There are several problems with this story. First, categories of spending are not the only way in which past generations obligate future generations. Military actions and tough on crime laws also impose large burdens on future taxpayers. For example, when the U.S. went to war in Iraq it not only committed itself to many decades of payments to veterans, included many who were wounded or disabled, but it also implied future commitments to the region. While the country may be able to back out of these commitments, politicians will often be reluctant to do so. 

In the same vein, tough on crime measures, such as three strikes laws, can mean that we will have to support a large prison population for decades into the future. (It can also mean that people spend their life in jail for petty offenses.) There is little obvious basis for highlighting the spending committed by social programs while ignoring spending committed by military actions and harsh criminal penalties.

A second problem with the logic here is it implicitly assumes that the revenue is available independent of the spending. This is almost certainly not true, especially in the case of Social Security.

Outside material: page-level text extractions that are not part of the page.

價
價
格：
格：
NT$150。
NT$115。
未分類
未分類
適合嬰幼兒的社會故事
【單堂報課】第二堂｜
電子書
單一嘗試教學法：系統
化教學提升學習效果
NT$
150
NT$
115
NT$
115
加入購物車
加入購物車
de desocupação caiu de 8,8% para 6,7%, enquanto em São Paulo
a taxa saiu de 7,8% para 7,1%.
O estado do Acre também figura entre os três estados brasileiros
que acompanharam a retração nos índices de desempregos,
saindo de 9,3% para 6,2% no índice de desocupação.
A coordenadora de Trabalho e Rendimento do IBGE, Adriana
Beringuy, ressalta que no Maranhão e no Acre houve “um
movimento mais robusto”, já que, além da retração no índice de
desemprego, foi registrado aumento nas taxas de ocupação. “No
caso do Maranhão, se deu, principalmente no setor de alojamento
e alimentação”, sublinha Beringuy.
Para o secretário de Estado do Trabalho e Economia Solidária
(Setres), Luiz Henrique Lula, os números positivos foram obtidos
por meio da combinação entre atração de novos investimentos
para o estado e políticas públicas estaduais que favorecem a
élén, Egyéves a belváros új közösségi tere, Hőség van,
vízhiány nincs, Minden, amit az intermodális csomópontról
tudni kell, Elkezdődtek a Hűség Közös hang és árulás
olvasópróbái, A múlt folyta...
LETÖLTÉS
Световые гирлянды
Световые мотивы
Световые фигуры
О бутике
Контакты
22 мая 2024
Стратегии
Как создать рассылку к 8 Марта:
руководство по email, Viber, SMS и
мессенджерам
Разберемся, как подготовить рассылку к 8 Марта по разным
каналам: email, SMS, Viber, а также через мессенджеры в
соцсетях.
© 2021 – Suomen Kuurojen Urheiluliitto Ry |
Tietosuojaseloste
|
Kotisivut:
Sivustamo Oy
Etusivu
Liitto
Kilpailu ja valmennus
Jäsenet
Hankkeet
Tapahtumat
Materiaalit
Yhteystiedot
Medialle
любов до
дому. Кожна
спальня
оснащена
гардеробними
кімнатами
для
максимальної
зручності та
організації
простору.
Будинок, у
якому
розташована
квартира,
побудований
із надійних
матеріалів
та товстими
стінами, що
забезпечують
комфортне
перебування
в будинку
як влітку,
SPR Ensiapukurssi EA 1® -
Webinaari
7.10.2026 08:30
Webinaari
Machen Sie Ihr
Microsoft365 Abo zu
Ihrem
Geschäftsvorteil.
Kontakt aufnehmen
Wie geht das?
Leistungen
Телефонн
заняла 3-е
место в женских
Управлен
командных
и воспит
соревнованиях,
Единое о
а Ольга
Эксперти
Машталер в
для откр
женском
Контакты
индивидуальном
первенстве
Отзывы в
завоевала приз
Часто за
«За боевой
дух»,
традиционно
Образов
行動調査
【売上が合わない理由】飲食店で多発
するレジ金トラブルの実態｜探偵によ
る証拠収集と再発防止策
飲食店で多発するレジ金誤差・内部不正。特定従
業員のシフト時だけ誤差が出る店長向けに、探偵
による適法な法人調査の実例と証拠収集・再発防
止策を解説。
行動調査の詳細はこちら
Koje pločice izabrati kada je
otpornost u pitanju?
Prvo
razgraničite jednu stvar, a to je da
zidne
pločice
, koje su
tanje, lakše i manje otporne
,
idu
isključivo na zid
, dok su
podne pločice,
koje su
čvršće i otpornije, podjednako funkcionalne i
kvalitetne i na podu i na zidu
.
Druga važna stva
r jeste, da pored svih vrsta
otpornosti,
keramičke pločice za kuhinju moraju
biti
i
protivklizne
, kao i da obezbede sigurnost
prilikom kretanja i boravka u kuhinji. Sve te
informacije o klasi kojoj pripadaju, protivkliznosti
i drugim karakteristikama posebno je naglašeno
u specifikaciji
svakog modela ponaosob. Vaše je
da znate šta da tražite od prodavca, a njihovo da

Under the law, Social Security taxes can only be used for Social Security spending. There is also reason to believe that people view Social Security taxes as different from other taxes. The National Academy for Social Insurance recently did a poll which found that a majority of people would be willing to pay higher taxes if it was necessary to avoid a benefit cut. The fact that taxes and spending are linked both in law and the public’s mind means it is misleading to include Social Security revenue in the denominator of money available to spend. It isn’t. (This would be explicit if we privatized Social Security.) This means that the amount of taxes that are actually up for grabs is much less than Lane-Steuerle say, and the portion committed by dead men for social insurance is considerably less.

This brings us to the other side of the ledger, Medicare and Medicaid. We spend more than twice as much per person for our health care as people in other wealthy countries. This should not be something we take for granted for all future time. After all, our political leaders are not that much more corrupt and incompetent than those in other countries.

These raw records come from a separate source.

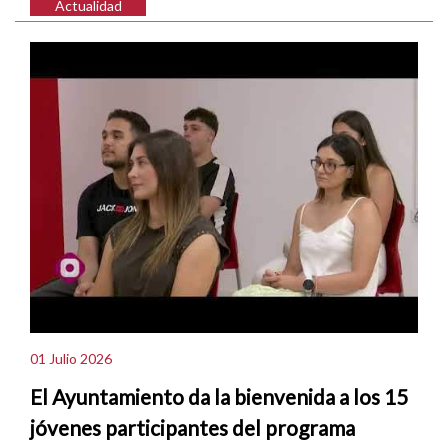
Actualidad
01 Julio 2026
El Ayuntamiento da la bienvenida a los 15
jóvenes participantes del programa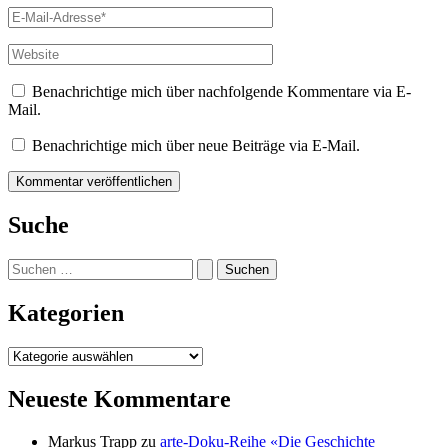
E-
Mail-
Adresse*
Website
Benachrichtige mich über nachfolgende Kommentare via E-
Mail.
Benachrichtige mich über neue Beiträge via E-Mail.
Suche
Suchen
nach:
Kategorien
Kategorien
Neueste Kommentare
Markus Trapp
zu
arte-Doku-Reihe «Die Geschichte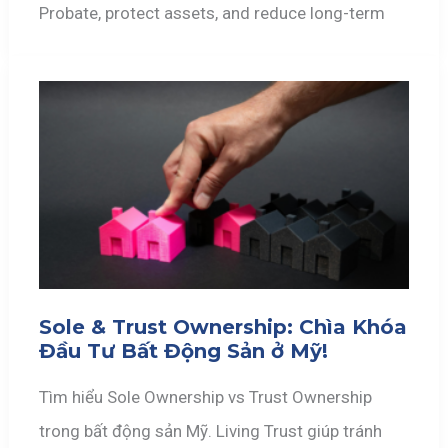
Probate, protect assets, and reduce long-term
Sole & Trust Ownership: Chìa Khóa
Đầu Tư Bất Động Sản ở Mỹ!
Tìm hiểu Sole Ownership vs Trust Ownership
trong bất động sản Mỹ. Living Trust giúp tránh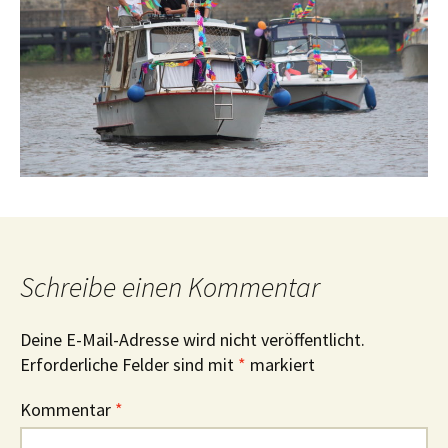
Schreibe einen Kommentar
Deine E-Mail-Adresse wird nicht veröffentlicht.
Erforderliche Felder sind mit
*
markiert
Kommentar
*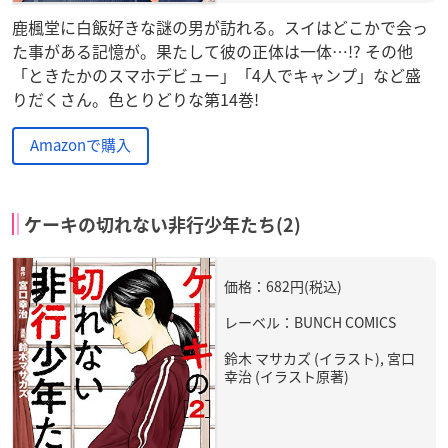
鹿楓堂に白飯好きな謎の男が訪れる。スイはどこかで会っ
た事がある記憶が。果たして彼の正体は一体…!? その他
「ときたかのスマホデビュー」「4人でキャンプ」など盛
りだくさん。色とりどりな第14巻!
Amazonで購入
ケーキの切れない非行少年たち(2)
価格：682円(税込)
レーベル：BUNCH COMICS
鈴木 マサカズ (イラスト), 宮口
幸治 (イラスト原著)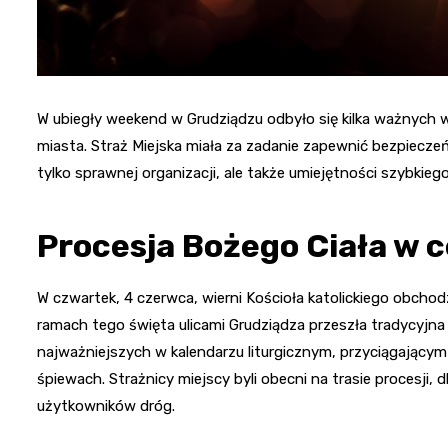
W ubiegły weekend w Grudziądzu odbyło się kilka ważnych 
miasta. Straż Miejska miała za zadanie zapewnić bezpiecz
tylko sprawnej organizacji, ale także umiejętności szybkieg
Procesja Bożego Ciała w 
W czwartek, 4 czerwca, wierni Kościoła katolickiego obchodz
ramach tego święta ulicami Grudziądza przeszła tradycyjna
najważniejszych w kalendarzu liturgicznym, przyciągającym
śpiewach. Strażnicy miejscy byli obecni na trasie procesji,
użytkowników dróg.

If we paid the same amount for health care as people in other countries it would free up large amounts of revenue. However this would mean going after our doctors, the drug companies, and the medical equipment manufacturers, all of whom pocket close to twice as much as their counterparts in Europe and Canada. Of course this means going after powerful interest groups. That is not a popular position in Washington and certainly not at the Washington Post. (It should be noted that the Post gets large amounts of advertising revenue from drug companies.)

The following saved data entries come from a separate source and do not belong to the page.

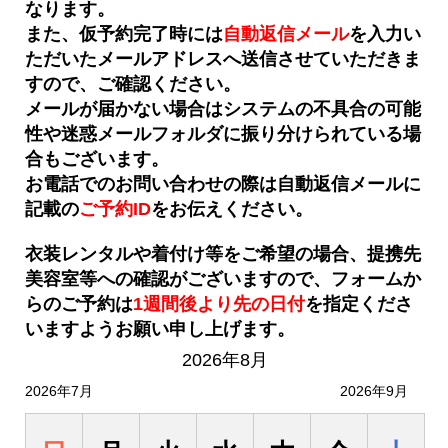
なります。
また、仮予約完了時には
自動返信メール
を入力い
ただいたメールアドレスへ送信させていただきま
すので、ご確認ください。
メールが届かない場合はシステムの不具合の可能
性や迷惑メールフォルダに振り分けられている場
合もございます。
お電話でのお問い合わせの際は自動返信メールに
記載の
ご予約ID
をお伝えください。
衣装レンタルや着付け等をご希望の場合、提携先
美容室等への確認がございますので、フォームか
らのご予約は
1週間後より先の日付
を
指定くださ
いますようお願い申し上げます。
2026年8月
2026年7月
2026年9月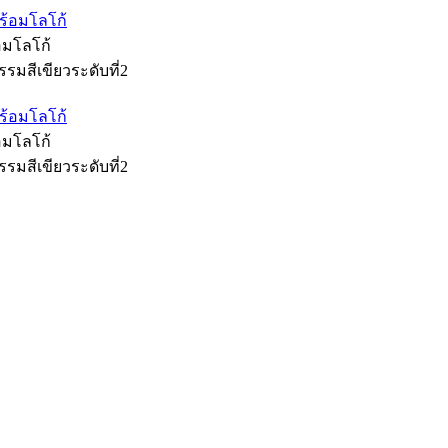
้อมโลโก้
รมสีเขียวระดับที่2
้อมโลโก้
รมสีเขียวระดับที่2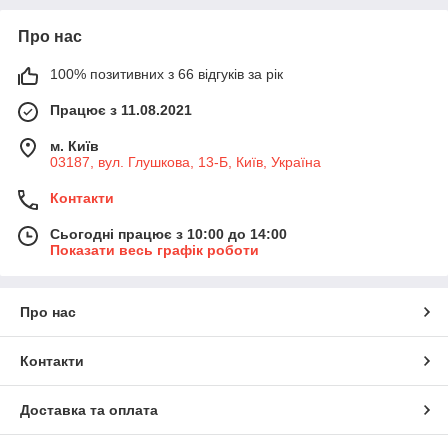
Про нас
100% позитивних з 66 відгуків за рік
Працює з 11.08.2021
м. Київ
03187, вул. Глушкова, 13-Б, Київ, Україна
Контакти
Сьогодні працює з 10:00 до 14:00
Показати весь графік роботи
Про нас
Контакти
Доставка та оплата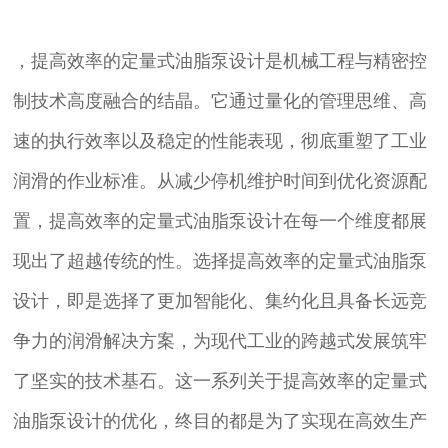
，提高效率的定量式油脂泵设计是机械工程与精密控
制技术高度融合的结晶。它通过量化的管理思维、高
速的执行效率以及稳定的性能表现，彻底重塑了工业
润滑的作业标准。从减少停机维护时间到优化资源配
置，提高效率的定量式油脂泵设计在每一个维度都展
现出了超越传统的性。选择提高效率的定量式油脂泵
设计，即是选择了更加智能化、集约化且具备长远竞
争力的润滑解决方案，为现代工业的跨越式发展筑牢
了坚实的技术基石。这一系列关于提高效率的定量式
油脂泵设计的优化，终目的都是为了实现在高效生产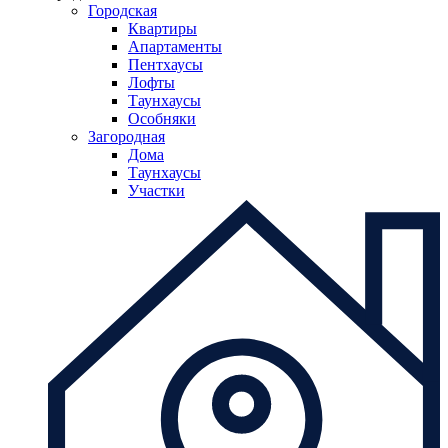
Городская
Квартиры
Апартаменты
Пентхаусы
Лофты
Таунхаусы
Особняки
Загородная
Дома
Таунхаусы
Участки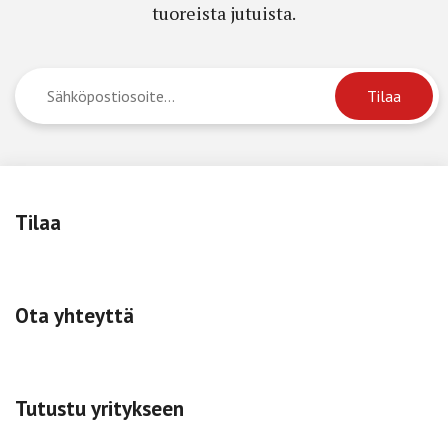
tuoreista jutuista.
Tilaa
Ota yhteyttä
Tutustu yritykseen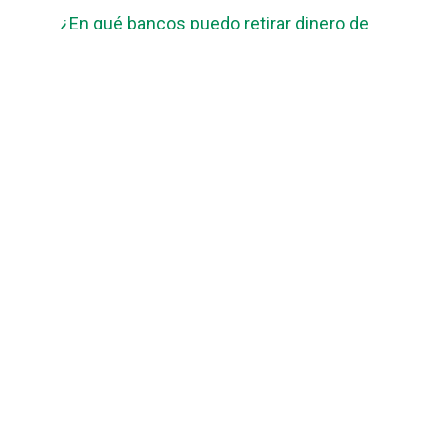
¿En qué bancos puedo retirar dinero de
mi tarjeta del Bienestar en el 2023?
Cómo realizar el cambio de la Tarjeta del
Bienestar Puebla: Guía paso a paso
guiabancobienestar.com
No somos Banco Bienestar ni mantenemos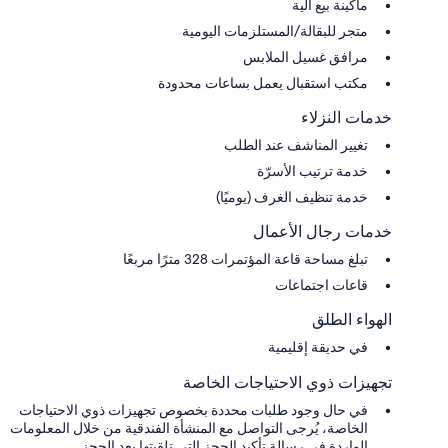
ماكينة بيع آلية
متجر للبقالة/المستلزمات اليومية
مرافق غسيل الملابس
مكتب استقبال يعمل بساعات محدودة
خدمات النزلاء
تغيير المناشف عند الطلب
خدمة ترتيب الأسرّة
خدمة تنظيف الغرف (يوميًا)
خدمات رجال الأعمال
تبلغ مساحة قاعة المؤتمرات 328 مترًا مربعًا
قاعات اجتماعات
الهواء الطلق
في حديقة إقليمية
تجهيزات ذوي الاحتياجات الخاصة
في حال وجود طلبات محددة بخصوص تجهيزات ذوي الاحتياجات
الخاصة، يُرجى التواصل مع المنشأة الفندقية من خلال المعلومات
الواردة في رسالة تأكيد الحجز التي تلقيتها بعد الحجز.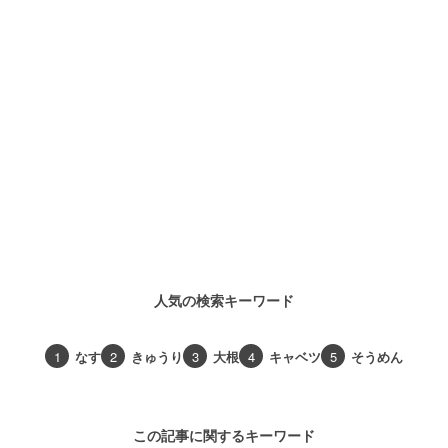
人気の検索キーワード
1
なす
2
きゅうり
3
大根
4
キャベツ
5
そうめん
この記事に関するキーワード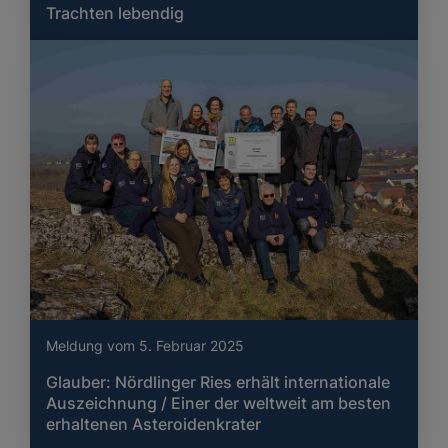
Trachten lebendig
Meldung vom 5. Februar 2025
Glauber: Nördlinger Ries erhält internationale
Auszeichnung / Einer der weltweit am besten
erhaltenen Asteroidenkrater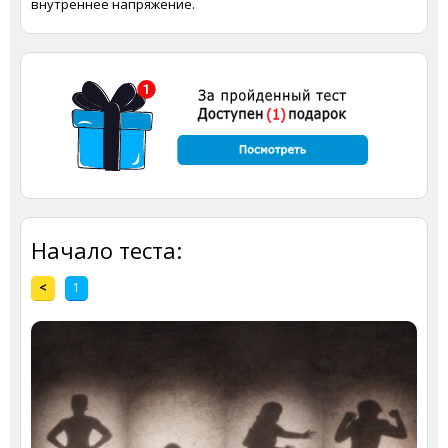
внутреннее напряжение.
Начало теста:
<
1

So the real question raised here is whether we look to cut benefits for seniors or whether we look to cut waste from the health care system. We know where Charles Lane and Post stand.

 

Addendum: I should also mention that patent monopolies also should be listed among the commitments made by dead men. In effect, a patent monopoly is a privately collected tax, where we allow patent holders to charge prices far above the free market price, but threatening competition with jail. Anyone looking at ways in which the government commits the resources of future generations should certainly count these obligations. For prescription drugs alone the excess price is around 2 percent of GDP (10 percent of the federal budget).